Сотник, командовавший отрядом Акомы, поклонился хозяину и отдал подчиненным четкие распоряжения.
— Поставьте стражника у тела наследника, — приказал Хокану.
Он наклонился, чтобы утешить Мару, не удивляясь ее молчанию. Она все еще не могла справиться с ужасом и поверить в смерть Айяки. Хокану не ставил Маре в упрек то, что она не сумела совладать с собой и сохранить бесстрастие, подобающее настоящим цурани. Долгие годы Айяки составлял для Мары всю ее семью — других кровных родичей не было. До его рождения жизнь властительницы Акомы успели омрачить слишком многие смерти и потери. Прижимая к груди маленькую дрожащую фигурку жены, Хокану в то же время продолжал отдавать окружающим необходимые приказы.
Но когда этот горестный долг был исполнен и, Хокану ласково попытался увести Мару в дом, это ему не удалось.
— Нет! — запротестовала она со сдерживаемой болью. — Я не оставлю его здесь одного.
— Госпожа моя, Айяки уже не помочь. Он в царстве Красного бога. Поверь, там его ждет достойный прием, потому что он, ребенок, встретил смерть с отвагой доблестного воина.
— Нет, — повторила Мара таким тоном, что Хокану понял: перечить ей бессмысленно. — Я не уйду.
И хотя спустя некоторое время Мара все же согласилась отправить домой младшего сына под охраной роты воинов, сама она все утро провела на пыльной земле под палящим солнцем, пристально вглядываясь в застывшее лицо своего первенца.
Хокану не отходил от жены. Собранный, словно на поле сражения, он взглянул в лицо худшей из бед и выстоял. Не повышая голоса, он отправил гонца с наказом прислать слуг и небольшой шелковый шатер для защиты от солнца. Мара ни разу не отвела взгляда в сторону, как будто между ней и миром опустилась завеса. Не замечая никого из хлопочущих вокруг людей, она просеивала сквозь пальцы взрытую землю, пока не прибыла дюжина лучших воинов в церемониальных доспехах, чтобы унести ее погибшего сына. Никто не возразил против предложения Хокану воздать мальчику воинские почести: Айяки погиб от вражеской стрелы, и это было столь же непреложно, как если бы яд проник в его собственную плоть. Он отказался покинуть любимого коня — такая храбрость и чувство долга в столь юном отроке заслуживали признания.

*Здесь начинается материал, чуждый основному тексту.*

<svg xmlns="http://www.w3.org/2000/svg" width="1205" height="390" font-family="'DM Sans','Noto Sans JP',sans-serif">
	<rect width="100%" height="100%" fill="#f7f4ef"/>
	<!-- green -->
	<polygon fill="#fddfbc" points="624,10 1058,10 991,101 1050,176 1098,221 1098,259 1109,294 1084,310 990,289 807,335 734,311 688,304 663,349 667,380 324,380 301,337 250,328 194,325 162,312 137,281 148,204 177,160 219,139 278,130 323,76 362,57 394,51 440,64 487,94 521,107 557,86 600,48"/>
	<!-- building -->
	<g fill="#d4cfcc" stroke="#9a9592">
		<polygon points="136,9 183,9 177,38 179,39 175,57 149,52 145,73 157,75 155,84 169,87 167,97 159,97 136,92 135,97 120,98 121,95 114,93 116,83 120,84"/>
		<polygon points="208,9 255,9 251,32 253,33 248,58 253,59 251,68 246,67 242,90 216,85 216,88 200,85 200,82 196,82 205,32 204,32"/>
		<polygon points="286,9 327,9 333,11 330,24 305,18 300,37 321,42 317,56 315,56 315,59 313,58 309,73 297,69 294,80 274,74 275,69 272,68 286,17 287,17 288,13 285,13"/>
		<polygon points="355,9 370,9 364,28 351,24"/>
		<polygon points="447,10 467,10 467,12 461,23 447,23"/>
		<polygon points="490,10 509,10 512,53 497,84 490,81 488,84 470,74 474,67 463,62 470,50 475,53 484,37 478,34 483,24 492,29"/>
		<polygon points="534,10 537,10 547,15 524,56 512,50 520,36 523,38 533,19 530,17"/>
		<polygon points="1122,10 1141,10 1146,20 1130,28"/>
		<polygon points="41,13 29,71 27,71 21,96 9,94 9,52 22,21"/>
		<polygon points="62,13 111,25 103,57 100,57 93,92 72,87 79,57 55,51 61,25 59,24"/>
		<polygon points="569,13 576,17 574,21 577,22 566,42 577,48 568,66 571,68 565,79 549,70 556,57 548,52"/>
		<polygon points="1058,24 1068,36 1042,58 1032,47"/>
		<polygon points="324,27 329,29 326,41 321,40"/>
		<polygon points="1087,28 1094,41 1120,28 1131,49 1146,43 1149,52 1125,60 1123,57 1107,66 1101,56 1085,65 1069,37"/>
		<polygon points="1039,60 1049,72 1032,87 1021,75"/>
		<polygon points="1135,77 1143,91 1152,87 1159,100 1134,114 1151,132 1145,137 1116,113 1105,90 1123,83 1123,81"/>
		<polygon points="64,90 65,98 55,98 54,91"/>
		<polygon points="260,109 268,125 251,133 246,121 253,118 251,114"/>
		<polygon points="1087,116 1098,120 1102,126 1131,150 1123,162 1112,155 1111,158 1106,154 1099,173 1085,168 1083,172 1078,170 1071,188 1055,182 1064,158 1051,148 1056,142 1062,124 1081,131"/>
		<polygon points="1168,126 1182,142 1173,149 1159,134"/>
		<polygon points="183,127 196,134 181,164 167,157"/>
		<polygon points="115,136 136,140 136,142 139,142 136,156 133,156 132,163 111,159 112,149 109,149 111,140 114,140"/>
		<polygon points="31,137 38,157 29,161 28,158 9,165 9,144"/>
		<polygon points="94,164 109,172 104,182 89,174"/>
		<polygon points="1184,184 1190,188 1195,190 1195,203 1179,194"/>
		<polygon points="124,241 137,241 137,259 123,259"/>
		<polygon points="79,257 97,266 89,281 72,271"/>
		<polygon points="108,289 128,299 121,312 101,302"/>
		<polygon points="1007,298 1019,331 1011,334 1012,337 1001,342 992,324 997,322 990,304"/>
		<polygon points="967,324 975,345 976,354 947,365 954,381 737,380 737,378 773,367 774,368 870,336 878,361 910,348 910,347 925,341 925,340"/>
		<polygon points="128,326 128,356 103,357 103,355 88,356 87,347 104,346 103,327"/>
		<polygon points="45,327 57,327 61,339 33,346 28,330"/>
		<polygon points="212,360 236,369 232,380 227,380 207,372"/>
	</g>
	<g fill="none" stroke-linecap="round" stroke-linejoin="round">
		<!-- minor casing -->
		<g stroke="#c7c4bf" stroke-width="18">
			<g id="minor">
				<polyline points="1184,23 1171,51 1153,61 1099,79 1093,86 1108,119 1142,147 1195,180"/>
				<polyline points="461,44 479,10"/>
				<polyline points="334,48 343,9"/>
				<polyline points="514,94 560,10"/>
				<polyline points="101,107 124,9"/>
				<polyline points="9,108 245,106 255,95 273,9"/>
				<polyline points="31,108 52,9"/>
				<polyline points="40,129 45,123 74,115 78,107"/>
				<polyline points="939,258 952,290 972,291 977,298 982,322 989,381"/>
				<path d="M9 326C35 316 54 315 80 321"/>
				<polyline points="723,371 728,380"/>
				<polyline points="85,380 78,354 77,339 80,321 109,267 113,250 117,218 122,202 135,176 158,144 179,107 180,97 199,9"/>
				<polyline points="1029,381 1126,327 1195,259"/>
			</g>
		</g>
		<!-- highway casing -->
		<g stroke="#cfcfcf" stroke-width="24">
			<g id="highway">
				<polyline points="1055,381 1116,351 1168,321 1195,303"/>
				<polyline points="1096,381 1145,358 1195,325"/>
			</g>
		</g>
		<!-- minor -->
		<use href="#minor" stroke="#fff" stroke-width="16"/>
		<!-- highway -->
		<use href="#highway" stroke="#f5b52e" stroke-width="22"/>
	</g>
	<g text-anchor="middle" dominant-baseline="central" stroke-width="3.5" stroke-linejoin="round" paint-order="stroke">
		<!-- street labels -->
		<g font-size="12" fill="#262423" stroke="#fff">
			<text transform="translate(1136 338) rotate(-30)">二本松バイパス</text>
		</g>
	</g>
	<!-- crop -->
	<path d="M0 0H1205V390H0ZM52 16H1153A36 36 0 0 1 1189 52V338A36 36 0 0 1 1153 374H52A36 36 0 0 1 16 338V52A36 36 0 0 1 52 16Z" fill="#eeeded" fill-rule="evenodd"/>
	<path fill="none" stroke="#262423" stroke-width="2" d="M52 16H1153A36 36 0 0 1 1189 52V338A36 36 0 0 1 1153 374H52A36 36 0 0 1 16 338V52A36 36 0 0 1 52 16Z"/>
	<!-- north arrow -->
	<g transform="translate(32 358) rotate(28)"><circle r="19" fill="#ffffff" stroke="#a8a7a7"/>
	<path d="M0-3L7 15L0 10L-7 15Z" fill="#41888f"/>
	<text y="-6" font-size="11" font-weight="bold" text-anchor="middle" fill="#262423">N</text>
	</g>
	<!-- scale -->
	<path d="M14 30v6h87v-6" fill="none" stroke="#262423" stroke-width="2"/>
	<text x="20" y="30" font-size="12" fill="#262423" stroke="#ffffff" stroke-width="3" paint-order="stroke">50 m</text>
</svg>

С застывшим фарфоровым лицом Мара наблюдала, как воины подняли тело мальчика и уложили его на похоронные носилки, украшенные узкими длинными лентами зеленого цвета — цвета Акомы. Среди зеленых лент выделялась одна ярко-алая: то была дань почтения Красному богу, встреча с которым ожидает всех смертных.
Утренний ветерок стих, и под тяжестью ноши воины обливались потом. Хокану помог Маре подняться на ноги, умоляя богов об одном — чтобы горе ее не сломило. Он знал, каких усилий стоило ему самому сохранять самообладание — и не только из-за скорби об Айяки. Сердце у него истекало кровью и из-за самой Мары: силу ее страдания было трудно даже вообразить.